Iván Serguéyevich era un hombre de sesenta años, con porte aristocrático y ojos grises y fríos. Sostenía con delicadeza la mano de Anna. Su traje caro y su caminar firme revelaban a un hombre acostumbrado a conseguir todo lo que deseaba.
Los padres de Anna no podían ocultar su felicidad al verla al lado de un hombre rico. Su sueño de estabilidad económica finalmente se había cumplido. Después de la ceremonia oficial, comenzó el lujoso banquete de bodas.
Pero Anna apenas podía contener las lágrimas. Sus sonrisas eran vacías, mecánicas. Cada mirada que dirigía a los invitados estaba cargada de tristeza y de una protesta silenciosa. Se sentía como una muñeca en exhibición, un objeto entregado como parte de un acuerdo entre sus padres e Iván.
—Eres hermosa —dijo él en voz baja, notando su expresión ausente—. Espero que podamos llevarnos bien.

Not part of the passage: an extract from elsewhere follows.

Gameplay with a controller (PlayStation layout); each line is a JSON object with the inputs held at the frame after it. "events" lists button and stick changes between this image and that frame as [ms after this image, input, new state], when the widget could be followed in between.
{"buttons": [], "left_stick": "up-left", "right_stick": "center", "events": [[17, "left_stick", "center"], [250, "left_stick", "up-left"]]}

Anna no respondió. Su mirada se perdía por la ventana, como si buscara una salida o tratara de alcanzar los sueños que una vez tuvo, ahora borrados por los intereses de otros. Sus deseos habían sido ignorados. Lo único que importaba era el dinero.
Más tarde, ya de noche, cuando los invitados se habían marchado, Anna se quedó sola con su nuevo esposo en la inmensa mansión. El silencio era abrumador. En el dormitorio, él la miró fijamente y, con voz grave, le hizo un pedido que le heló la sangre:
—Quiero que me llames “papá”.
Anna se quedó paralizada. Esas palabras fueron como un golpe en el pecho. Abrió los labios, pero no pudo emitir sonido alguno. Él continuó:
—No porque quiera un juego extraño… sino porque así te imaginé durante todos estos años. Conozco a tus padres desde hace mucho. Te observé crecer a la distancia. Siempre supe que serías mía. Hice acuerdos. Ayudé a tu familia. Y ahora… eres mía.
Anna sintió que el suelo desaparecía bajo sus pies. Aquello no era solo un matrimonio por conveniencia, era el desenlace de algo mucho más oscuro y premeditado. Lágrimas silenciosas rodaron por su rostro. Por primera vez, comprendió que no solo había perdido su libertad al casarse: también había perdido su identidad.
Pero esa misma noche, algo despertó dentro de ella. Una fuerza que jamás había sentido. Anna decidió que huiría. No sabía cómo, ni cuándo. Pero tenía claro que su vida no terminaría allí. No se dejaría encadenar por un hombre que la veía como propiedad.
Y con esa fuerza recién descubierta, al amanecer, Anna cruzó los portones de la mansión sin mirar atrás. No sabía qué la esperaba afuera, pero sabía una cosa con certeza:
Por fin era libre para soñar — por ella misma.